Local: Auditório Ana Terra
- 13h30min - Conexão Hip Hop. Fórum Permanente do Hip Hop.
Local: Teatro Glênio Peres
- 14 horas - Mundo do Trabalho: Ajuste Fiscal, Crise e Desemprego. Força Sindical.
Local: Sala 302
- 18 horas - Entrega do 1º Prêmio de Boas Práticas de Orçamento Participativo. Rede Brasileira de Orçamento Participativo.
Local: Auditório Ana Terra

Sexta-feira (22/1)

- 9 horas - A Experiência dos Parlamentos Metropolitanos para o Aprofundamento da Democracia e Assinatura de Compromisso dos Parlamentos Metropolitanos com o Programa Cidades Sustentáveis. Parlamento Metropolitano.
Local: Auditório Ana Terra
- 9 horas - Participação Social e Cultura Digital: Pensar a Articulação da Cultura Consolidada à Emergente. Com Renato Simões, assessor especial SGOV; Maria do Socorro, do Conselho Nacional de Saúde; Mãe Beth de Oxum, do Conselho Nacional de Política Cultural; Gabriel Medina, secretário nacional de Juventude do governo federal; Edegar Pretto, deputado estadual do PT. Rede Brasileira de Orçamento Participativo.
Local: Salas 301/303
- 10h30min - Políticas de Participação Social e Digital: do Contexto Local aos Governos Nacionais- Jairo Jorge, prefeito de Canoas; Ricardo Berzoini; ministro da Secretaria de Governo Federal; Flávio Dino, governador do Maranhão; Pablo Soto, do Podemos, de Madri; Leonardo Avritzer (UFMG).
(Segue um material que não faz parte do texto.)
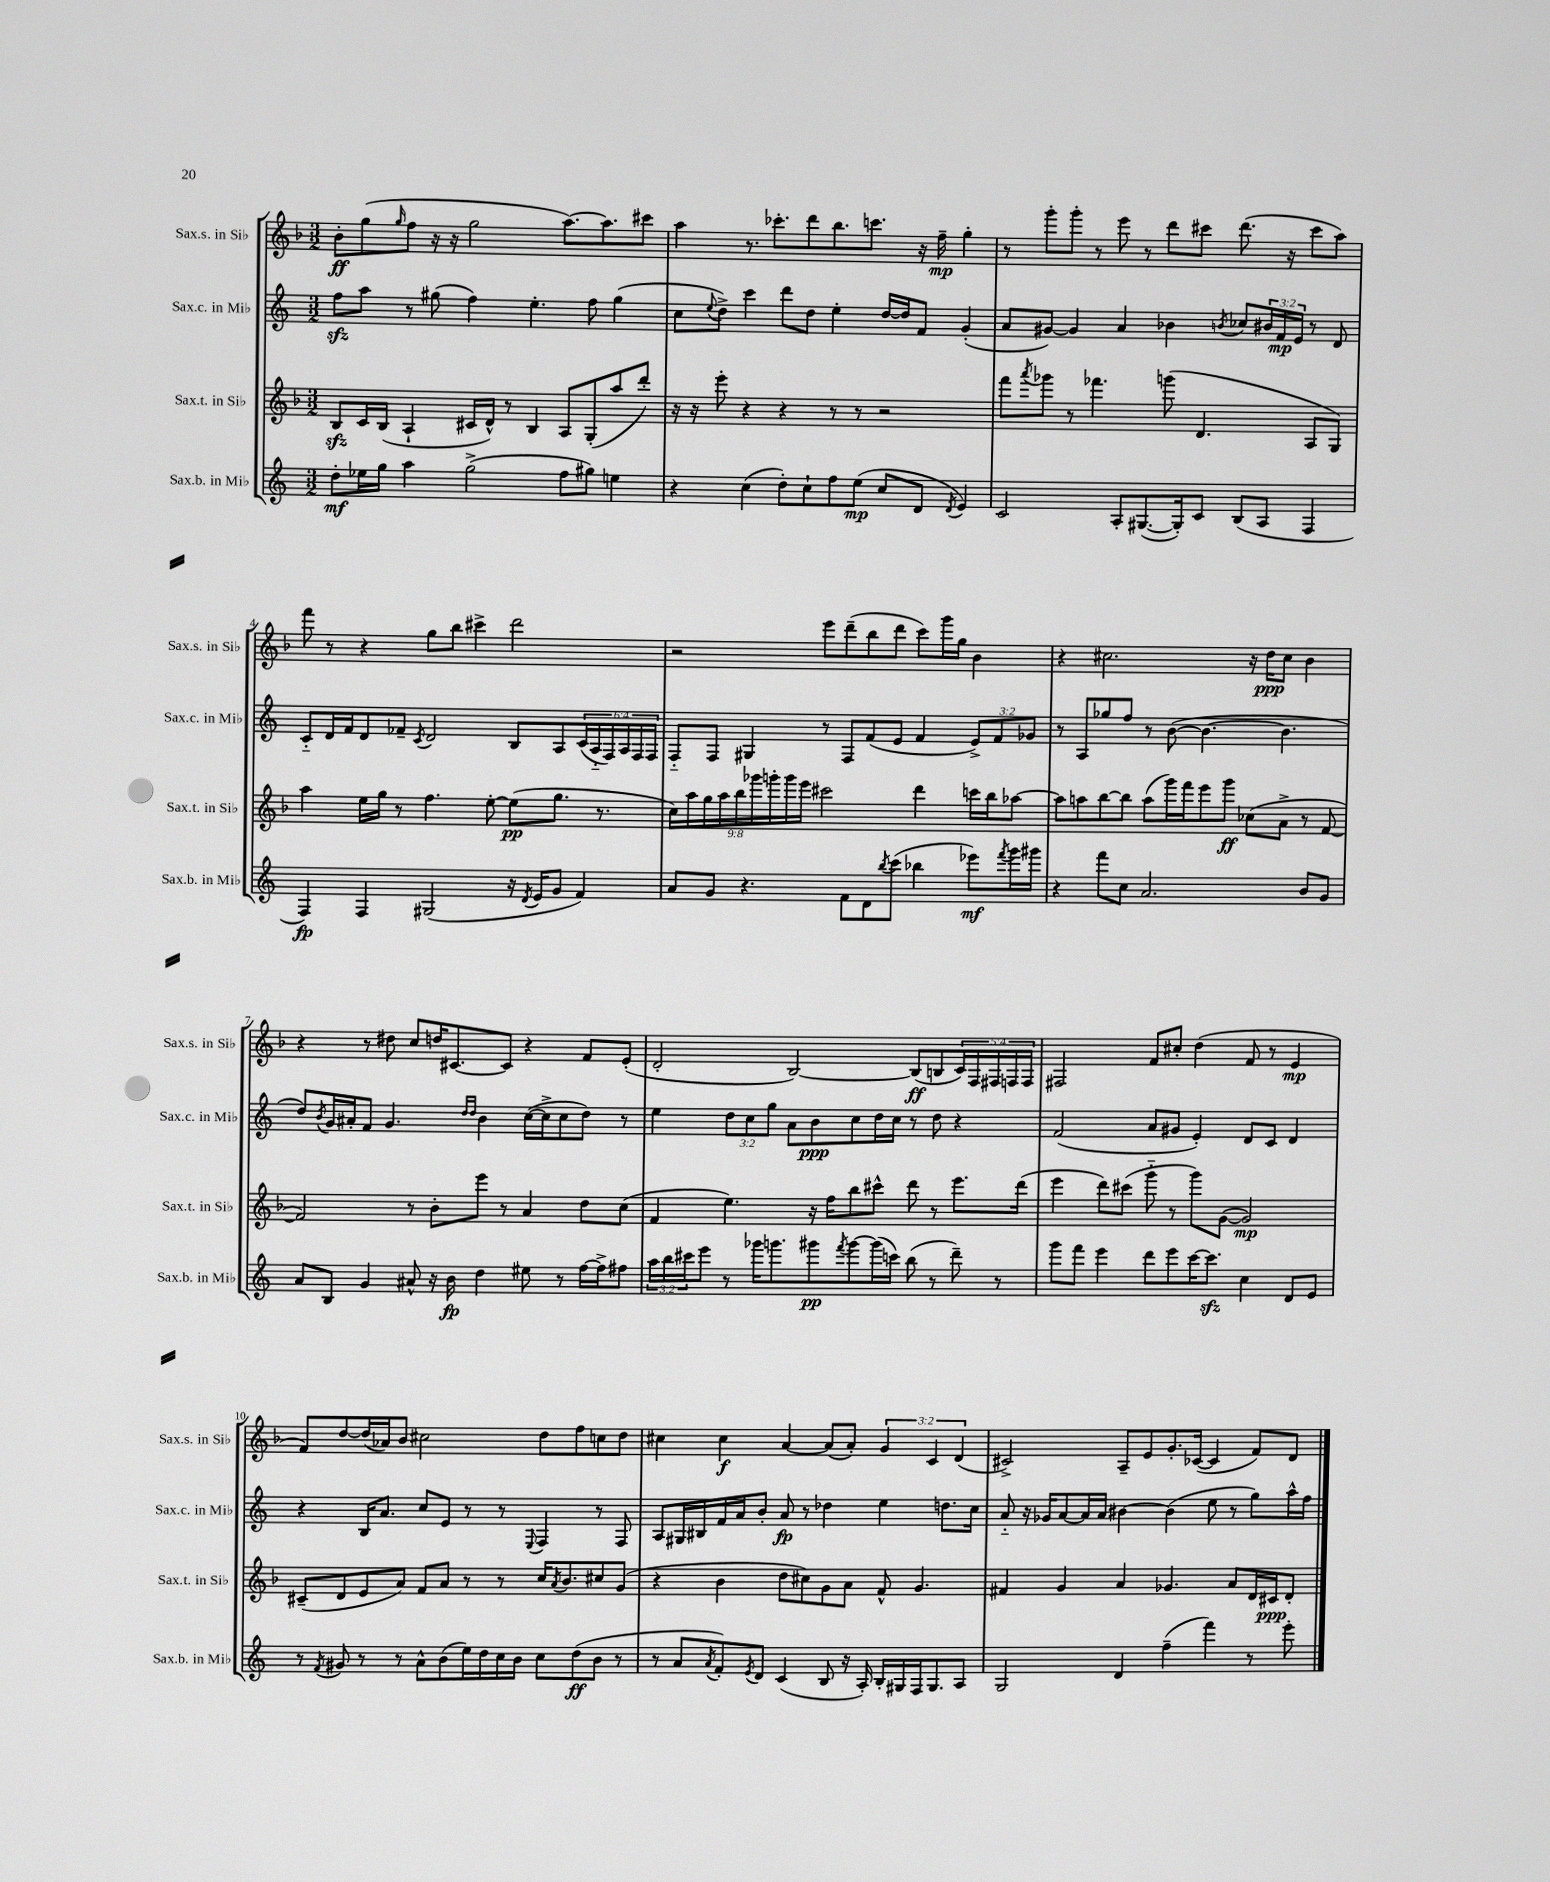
<<
\new StaffGroup <<
\new Staff = "s0" \with { instrumentName = "Sax.s. in Sib" shortInstrumentName = "Sax.s. in Sib" } {
    \clef treble \key f \major \numericTimeSignature \time 3/2 \override Staff.TupletNumber.text = #tuplet-number::calc-fraction-text
    bes'8-.\ff g''8( \grace { g''16 } f''8 r16 r16 g''2 a''8.~) a''8. cis'''8 |
    a''4 r8. ces'''8.-. d'''8 bes''8. c'''8. r16 f''16--\mp g''4-. |
    r8 g'''8-. g'''8-. r8 e'''8 r8 d'''8 cis'''8 d'''8.( r16 cis'''8 a''8) |
    f'''8 r8 r4 g''8 bes''8 cis'''4-> d'''2 |
    r2 e'''8 d'''8--( bes''8 d'''8 c'''8) g'''16 g''16 bes'4 |
    r4 cis''2. r16 d''16\ppp cis''8 bes'4 |
    r4 r8 dis''8 c''8 d''16 cis'8.~ cis'8 r4 f'8 e'8-.( |
    d'2-. bes2~) bes8\ff( b8 \tuplet 5/4 { c'16) f16 fis16 f16 f16 } |
    fis2 f'8 cis''8-. d''4( f'8 r8 e'4\mp |
    f'8) d''8~ d''16( aes'16) bes'8 cis''2 d''8 f''8 c''8 d''8 |
    cis''4 cis''4\f a'4~ a'8( a'8-.) \tuplet 3/2 { g'4 c'4 d'4( } |
    cis'2->) a8-- e'8 g'8.-. ces'16~( ces'4 f'8) d'8 \bar "|." |
}
\new Staff = "s1" \with { instrumentName = "Sax.c. in Mib" shortInstrumentName = "Sax.c. in Mib" } {
    \clef treble \key c \major \numericTimeSignature \time 3/2 \override Staff.TupletNumber.text = #tuplet-number::calc-fraction-text
    f''8\sfz a''8 r8 gis''8( f''4) e''4.-. f''8 gis''4( |
    c''8 \appoggiatura { e''8 } d''8->) c'''4 d'''8 d''8 e''4-. d''16~ d''16 f'8 g'4-.( |
    a'8 gis'8~) gis'4 a'4 bes'4 \acciaccatura { b'8 } ces''8 \tuplet 3/2 { bis'16 f'16\mp e'16 } r8 d'8 |
    c'8-_ d'16 f'16 d'8 fes'8-- \acciaccatura { c'8 } d'2 b8 a8 \tuplet 6/4 { c'16( a16-_ f16) a16 f16 f16 } |
    f8-_ f8 gis4 r8 f8 f'8( e'8 f'4 \tuplet 3/2 { e'8->) f'8 ges'8 } |
    r8 a8 ges''8 f''8 r8 b'8~( b'4.~ b'4. |
    d''8) \acciaccatura { b'8 } g'16 ais'16-. f'8 g'4. \grace { d''16 d''16 } b'4 c''16~( c''16-> c''8 d''8) r8 |
    e''4 \tuplet 3/2 { d''8 c''8 g''8 } a'8 b'8\ppp c''8 d''16 c''16 r8 d''8 r4 |
    f'2( a'8 gis'8 e'4-.) d'8 c'8 d'4 |
    r4 b16 a'8. c''8 e'8 r8 r8 \appoggiatura { e8 } f4 r8 f8 |
    a8 gis16 bis16 f'16 a'16 b'8-. a'8\fp r8 des''4 e''4 d''8. c''16 |
    a'8-_ r16 ges'16 a'8~ a'16 a'16 bis'4~ bis'4( e''8 r8 g''8) a''16-^ f''16 \bar "|." |
}
\new Staff = "s2" \with { instrumentName = "Sax.t. in Sib" shortInstrumentName = "Sax.t. in Sib" } {
    \clef treble \key f \major \numericTimeSignature \time 3/2 \override Staff.TupletNumber.text = #tuplet-number::calc-fraction-text
    bes8\sfz c'16 bes16( a4-! cis'16 d'16-^) r8 bes4 a8 g8-.( a''8 d'''8-.) |
    r16 r16 e'''8-. r4 r4 r8 r8 r2 |
    f'''8 \acciaccatura { a'''8 } ges'''8 r8 fes'''4. g'''8( d'4. a8 g8) |
    a''4 e''16 g''16 r8 f''4. e''8~-. e''8\pp( g''8. r8. |
    \tuplet 9/8 { c''16) a''16 g''16 a''16 bes''16 ges'''16 g'''16-. g'''16 e'''16 } cis'''2 d'''4 c'''16 bes''16 aes''8~ |
    aes''8 a''8 bes''8~ bes''8 a''8( g'''16) f'''16 e'''8 g'''8\ff ces''8( a'8-> r8 f'8~ |
    f'2) r8 bes'8-. e'''8 r8 a'4 d''8 c''8( |
    f'4 e''4.) r16 f''16 bes''8 cis'''8-^ d'''8 r8 e'''8. d'''16( |
    e'''4 d'''8) cis'''8( g'''8-_ r8 g'''8) g'8~( g'2\mp) |
    cis'8--( d'8 e'8 a'8) f'8 a'8 r8 r8 c''16 \acciaccatura { a'8 } bes'8. cis''8 g'8( |
    r4 bes'4 d''8 cis''8) g'8 a'8 f'8-^ g'4. |
    fis'4 g'4 a'4 ges'4. a'8 d'16 cis'16\ppp d'8-. \bar "|." |
}
\new Staff = "s3" \with { instrumentName = "Sax.b. in Mib" shortInstrumentName = "Sax.b. in Mib" } {
    \clef treble \key c \major \numericTimeSignature \time 3/2 \override Staff.TupletNumber.text = #tuplet-number::calc-fraction-text
    d''8-.\mf ees''16 g''16 a''4 g''2->( f''8 gis''8) e''4 |
    r4 c''4( d''8-.) c''8-! f''8 e''8\mp( c''8 d'8 \acciaccatura { d'8 } e'4) |
    c'2 a8-. gis8.~( gis16-.) c'8 b8( a8 f4 |
    f4\fp) f4 gis2( r16 \acciaccatura { d'8 } e'16 g'8 f'4) |
    a'8 g'8 r4. f'8 d'8 \acciaccatura { b''8 } c'''8( bes''4 ees'''8\mf) \acciaccatura { f'''8 } g'''16 gis'''16 |
    r4 f'''8 c''8 a'2. b'8 g'8 |
    a'8 b8 g'4 ais'8-^ r16 b'16\fp d''4 eis''8 r8 f''16~ f''16-> fis''8 |
    \tuplet 3/2 { a''16 b''16 cis'''16 } e'''8 r8 ges'''16 g'''8. gis'''8\pp \acciaccatura { f'''8 } gis'''8~ gis'''16( c'''16) b''8( r8 d'''8--) r8 |
    g'''8 f'''8 e'''4 d'''8 e'''8 c'''16~ c'''8.\sfz c''4 d'8 e'8 |
    r8 \acciaccatura { f'8 } gis'8 r8 r8 a'8-^ b'8( e''16) d''16 c''16 b'16 c''8 d''8\ff( b'8 r8 |
    r8 a'8 \acciaccatura { a'8 } f'8-.) \acciaccatura { e'8 } d'8 c'4( b8 r16 a16-.) b16-. gis16 f16 gis8. a8 |
    g2 d'4 f''4--( f'''4) r8 e'''8-. \bar "|." |
}
>>
>>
Rede Brasileira de Orçamento Participativo.
Local: Plenário Otávio Rocha
- 11h30min - Rede Social Brasileira por Cidades Justas, Democráticas e Sustentáveis e o Monitoramento da Gestão Pública - O que o Orçamento tem a ver com Direito à Cidade e o Monitoramento do Plano de Metas.
Local: Auditório Ana Terra
- 13h30min - Conexão Hip Hop. Fórum Permanente do Hip Hop.
Local: Teatro Glênio Peres
- 14 horas - Painel sobre o Fórum Estadual de Cultura Afrobrasileira e Movimento Negro. Fundação Cultural Palmares.
Local: Auditório Ana Terra
- 14 horas - A Juventude na Disputa das Ruas e das Redes. Juventude PT/RS.
Local: Salas 301/303

Sábado (23/1)

- 16 horas - Reunião Acampamento da Juventude.